--- Brano di riferimento ---
+-------+
Guardate,che ad un'attenta analisi della situazione, le possibilità per Cunego sono ancora alte se ha almeno la forma delle due tappe alla Vuelta.
Alle classiche è mancato della sua forza esplosiva ma nella salita finale c'era sempre.
Dopo la cronosquadre di domani che vedrà in maglia rosa Millar o il giovane Porte si troverà a 4' circa da Vinokourov e a 3' da Basso, mantenendo i circa 2' dagli altri. Inizierà poi una serie di tappe appenniniche nervose dove dovrebbe trovarsi a proprio agio e rastrellare abbuoni.
Gli avversari: Vinokourov- potente sul passo ma senza cambio di ritmo in salita e sotto osservazione..., Millar- dura una settimana, Nibali- è l'unico che lo può inseguire con il vantaggio della crono ma qualche guaio lo combina sempre, Basso- al Trentino ha fatto vedere i suoi limiti, Evans- ha la squadra peggio di Cunego, Garzelli e Scarponi- sono ormai da Tirreno...
Rimangono solo due avversari buoni: Sastre che in salita va forte, dura tre settimane e ha Tondo;Gerdemann che i suoi limiti non li ha fatti ancora vedere per incidenti vari, tiene in salita,va a crono, sa scattare (ha vinto l'Agostoni) e ha Rohregger.
+-------+
--- Materiale fornito ---
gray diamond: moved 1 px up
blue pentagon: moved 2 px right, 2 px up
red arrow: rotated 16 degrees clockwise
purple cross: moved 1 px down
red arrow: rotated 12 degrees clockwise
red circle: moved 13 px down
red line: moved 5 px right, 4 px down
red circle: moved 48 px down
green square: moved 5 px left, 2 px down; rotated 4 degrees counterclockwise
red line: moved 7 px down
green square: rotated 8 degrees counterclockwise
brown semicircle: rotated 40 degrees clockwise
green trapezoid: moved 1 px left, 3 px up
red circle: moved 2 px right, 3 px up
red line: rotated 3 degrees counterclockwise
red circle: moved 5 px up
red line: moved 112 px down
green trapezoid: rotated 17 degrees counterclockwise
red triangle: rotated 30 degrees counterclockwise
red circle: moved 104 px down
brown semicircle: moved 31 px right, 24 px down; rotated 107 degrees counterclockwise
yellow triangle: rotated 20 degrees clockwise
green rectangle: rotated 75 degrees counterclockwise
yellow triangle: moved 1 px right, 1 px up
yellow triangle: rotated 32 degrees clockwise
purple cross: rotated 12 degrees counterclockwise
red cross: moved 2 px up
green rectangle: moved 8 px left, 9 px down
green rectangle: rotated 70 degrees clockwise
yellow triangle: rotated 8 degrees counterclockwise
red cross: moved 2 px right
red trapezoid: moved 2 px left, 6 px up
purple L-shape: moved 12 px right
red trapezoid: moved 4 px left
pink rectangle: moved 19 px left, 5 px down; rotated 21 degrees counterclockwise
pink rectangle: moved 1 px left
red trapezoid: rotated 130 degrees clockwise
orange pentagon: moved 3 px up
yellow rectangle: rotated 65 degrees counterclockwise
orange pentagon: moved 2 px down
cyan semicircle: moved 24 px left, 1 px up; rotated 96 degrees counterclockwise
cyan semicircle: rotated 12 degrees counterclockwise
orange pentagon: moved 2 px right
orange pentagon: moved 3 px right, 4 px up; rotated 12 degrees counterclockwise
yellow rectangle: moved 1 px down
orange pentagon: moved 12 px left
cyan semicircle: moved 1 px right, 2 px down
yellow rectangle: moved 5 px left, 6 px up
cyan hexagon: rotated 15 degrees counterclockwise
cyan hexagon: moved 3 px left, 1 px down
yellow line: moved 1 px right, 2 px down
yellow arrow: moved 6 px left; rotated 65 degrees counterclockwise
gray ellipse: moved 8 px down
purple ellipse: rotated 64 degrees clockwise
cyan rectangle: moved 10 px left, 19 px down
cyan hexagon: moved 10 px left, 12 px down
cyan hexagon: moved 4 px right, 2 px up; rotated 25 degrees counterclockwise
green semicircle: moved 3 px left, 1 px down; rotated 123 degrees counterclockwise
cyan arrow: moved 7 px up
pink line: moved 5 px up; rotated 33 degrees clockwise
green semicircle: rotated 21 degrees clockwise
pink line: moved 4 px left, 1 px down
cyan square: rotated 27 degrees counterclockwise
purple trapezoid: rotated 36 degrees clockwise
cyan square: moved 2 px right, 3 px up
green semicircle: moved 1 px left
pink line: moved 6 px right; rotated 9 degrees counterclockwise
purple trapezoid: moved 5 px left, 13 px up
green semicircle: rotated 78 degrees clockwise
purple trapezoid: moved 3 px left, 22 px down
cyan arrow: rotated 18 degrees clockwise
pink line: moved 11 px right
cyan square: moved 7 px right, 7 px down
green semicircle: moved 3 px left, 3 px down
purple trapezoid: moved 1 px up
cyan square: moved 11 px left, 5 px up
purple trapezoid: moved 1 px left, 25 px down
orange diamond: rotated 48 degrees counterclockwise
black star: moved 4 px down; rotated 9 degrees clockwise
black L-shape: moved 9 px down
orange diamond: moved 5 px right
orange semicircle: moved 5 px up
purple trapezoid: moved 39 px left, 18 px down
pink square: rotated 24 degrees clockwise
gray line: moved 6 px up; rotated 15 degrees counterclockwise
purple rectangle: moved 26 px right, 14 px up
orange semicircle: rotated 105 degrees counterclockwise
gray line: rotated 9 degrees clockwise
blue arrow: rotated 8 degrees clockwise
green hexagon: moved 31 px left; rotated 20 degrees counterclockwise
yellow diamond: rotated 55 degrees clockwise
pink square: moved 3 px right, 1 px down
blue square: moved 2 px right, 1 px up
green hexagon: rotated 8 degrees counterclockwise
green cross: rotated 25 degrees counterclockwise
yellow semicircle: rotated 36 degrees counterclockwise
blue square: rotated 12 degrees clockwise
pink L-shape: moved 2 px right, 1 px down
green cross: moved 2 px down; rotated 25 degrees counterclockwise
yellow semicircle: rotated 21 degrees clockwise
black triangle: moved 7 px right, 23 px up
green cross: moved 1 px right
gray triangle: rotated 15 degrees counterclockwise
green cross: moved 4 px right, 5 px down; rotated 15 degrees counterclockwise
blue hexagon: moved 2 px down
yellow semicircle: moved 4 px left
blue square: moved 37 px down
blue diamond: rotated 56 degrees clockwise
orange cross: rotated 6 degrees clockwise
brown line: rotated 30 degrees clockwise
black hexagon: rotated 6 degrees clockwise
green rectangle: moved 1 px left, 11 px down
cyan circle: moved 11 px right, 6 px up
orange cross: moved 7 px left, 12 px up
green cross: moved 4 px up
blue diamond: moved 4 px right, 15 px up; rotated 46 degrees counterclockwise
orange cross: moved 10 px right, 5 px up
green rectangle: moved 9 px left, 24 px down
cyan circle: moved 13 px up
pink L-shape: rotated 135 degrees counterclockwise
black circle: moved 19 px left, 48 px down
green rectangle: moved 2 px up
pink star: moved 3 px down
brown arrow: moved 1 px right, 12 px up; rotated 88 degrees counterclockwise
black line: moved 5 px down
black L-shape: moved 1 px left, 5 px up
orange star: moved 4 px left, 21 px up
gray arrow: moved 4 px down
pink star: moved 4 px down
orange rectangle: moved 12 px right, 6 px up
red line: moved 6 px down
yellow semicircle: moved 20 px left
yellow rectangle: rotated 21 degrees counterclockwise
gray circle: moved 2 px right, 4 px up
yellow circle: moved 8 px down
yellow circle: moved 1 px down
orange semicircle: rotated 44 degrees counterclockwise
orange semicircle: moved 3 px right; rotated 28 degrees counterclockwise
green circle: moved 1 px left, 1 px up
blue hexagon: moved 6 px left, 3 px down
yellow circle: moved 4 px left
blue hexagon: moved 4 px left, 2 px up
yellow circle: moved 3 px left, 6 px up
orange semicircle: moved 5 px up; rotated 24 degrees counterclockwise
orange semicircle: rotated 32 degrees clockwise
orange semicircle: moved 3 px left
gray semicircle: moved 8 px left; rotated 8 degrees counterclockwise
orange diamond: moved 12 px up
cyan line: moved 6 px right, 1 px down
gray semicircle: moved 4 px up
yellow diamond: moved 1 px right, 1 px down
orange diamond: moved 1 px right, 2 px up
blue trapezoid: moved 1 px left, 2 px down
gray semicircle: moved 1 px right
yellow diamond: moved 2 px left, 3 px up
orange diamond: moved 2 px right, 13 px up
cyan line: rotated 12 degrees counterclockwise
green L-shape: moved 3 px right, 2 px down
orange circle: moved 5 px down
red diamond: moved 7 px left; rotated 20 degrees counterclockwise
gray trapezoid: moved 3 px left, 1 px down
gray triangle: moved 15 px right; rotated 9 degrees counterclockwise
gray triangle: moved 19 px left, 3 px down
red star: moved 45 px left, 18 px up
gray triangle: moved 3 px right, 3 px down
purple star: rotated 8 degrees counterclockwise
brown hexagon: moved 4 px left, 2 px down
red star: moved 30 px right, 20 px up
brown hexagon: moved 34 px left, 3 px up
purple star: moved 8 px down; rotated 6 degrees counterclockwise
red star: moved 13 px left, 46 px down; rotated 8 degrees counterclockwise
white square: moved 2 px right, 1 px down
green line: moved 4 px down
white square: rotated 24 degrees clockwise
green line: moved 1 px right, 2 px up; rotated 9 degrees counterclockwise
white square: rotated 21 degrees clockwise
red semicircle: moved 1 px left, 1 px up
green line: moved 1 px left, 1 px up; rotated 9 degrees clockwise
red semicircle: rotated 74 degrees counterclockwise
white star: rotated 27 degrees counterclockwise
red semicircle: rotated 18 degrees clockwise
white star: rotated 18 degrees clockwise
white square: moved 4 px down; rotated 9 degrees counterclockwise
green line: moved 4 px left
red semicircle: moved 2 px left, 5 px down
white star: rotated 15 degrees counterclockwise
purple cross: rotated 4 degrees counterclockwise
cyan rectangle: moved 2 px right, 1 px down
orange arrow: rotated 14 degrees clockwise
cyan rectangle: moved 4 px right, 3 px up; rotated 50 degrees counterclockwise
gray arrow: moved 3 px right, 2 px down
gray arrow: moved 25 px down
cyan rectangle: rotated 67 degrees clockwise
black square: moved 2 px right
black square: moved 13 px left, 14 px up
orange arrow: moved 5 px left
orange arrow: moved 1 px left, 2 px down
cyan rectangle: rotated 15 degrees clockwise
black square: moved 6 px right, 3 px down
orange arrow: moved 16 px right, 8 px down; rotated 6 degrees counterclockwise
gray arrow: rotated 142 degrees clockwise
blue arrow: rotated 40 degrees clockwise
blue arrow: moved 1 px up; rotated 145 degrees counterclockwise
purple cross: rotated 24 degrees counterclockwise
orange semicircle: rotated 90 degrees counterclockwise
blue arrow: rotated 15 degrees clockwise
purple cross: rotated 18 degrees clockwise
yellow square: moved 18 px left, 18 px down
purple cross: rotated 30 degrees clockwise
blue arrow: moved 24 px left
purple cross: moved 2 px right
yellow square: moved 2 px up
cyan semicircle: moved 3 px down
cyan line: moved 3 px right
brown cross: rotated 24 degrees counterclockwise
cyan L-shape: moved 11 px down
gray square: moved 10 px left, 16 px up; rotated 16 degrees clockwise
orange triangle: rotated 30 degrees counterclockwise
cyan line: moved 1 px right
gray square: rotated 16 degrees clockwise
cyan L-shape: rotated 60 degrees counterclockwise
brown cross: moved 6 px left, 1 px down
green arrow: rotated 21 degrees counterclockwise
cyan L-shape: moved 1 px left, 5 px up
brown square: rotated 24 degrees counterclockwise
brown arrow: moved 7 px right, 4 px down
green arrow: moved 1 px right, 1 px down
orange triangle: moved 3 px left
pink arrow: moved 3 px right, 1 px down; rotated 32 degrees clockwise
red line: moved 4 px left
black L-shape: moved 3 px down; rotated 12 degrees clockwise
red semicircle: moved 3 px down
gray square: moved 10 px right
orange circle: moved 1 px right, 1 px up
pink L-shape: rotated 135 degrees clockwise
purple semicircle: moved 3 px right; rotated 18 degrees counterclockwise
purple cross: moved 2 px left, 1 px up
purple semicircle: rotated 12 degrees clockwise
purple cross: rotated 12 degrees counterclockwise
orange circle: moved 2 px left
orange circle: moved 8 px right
+-------+
--- Elaborato richiesto ---
Estragga dal brano su Cunego la parte che inizia con "Guardate,che ad un'attenta" e termina con "ormai da Tirreno...", trascrivendola senza alcuna modifica. L'elenco riportato non ha alcun legame con il brano.

--- Risposta attesa ---
Guardate,che ad un'attenta analisi della situazione, le possibilità per Cunego sono ancora alte se ha almeno la forma delle due tappe alla Vuelta.
Alle classiche è mancato della sua forza esplosiva ma nella salita finale c'era sempre.
Dopo la cronosquadre di domani che vedrà in maglia rosa Millar o il giovane Porte si troverà a 4' circa da Vinokourov e a 3' da Basso, mantenendo i circa 2' dagli altri. Inizierà poi una serie di tappe appenniniche nervose dove dovrebbe trovarsi a proprio agio e rastrellare abbuoni.
Gli avversari: Vinokourov- potente sul passo ma senza cambio di ritmo in salita e sotto osservazione..., Millar- dura una settimana, Nibali- è l'unico che lo può inseguire con il vantaggio della crono ma qualche guaio lo combina sempre, Basso- al Trentino ha fatto vedere i suoi limiti, Evans- ha la squadra peggio di Cunego, Garzelli e Scarponi- sono ormai da Tirreno...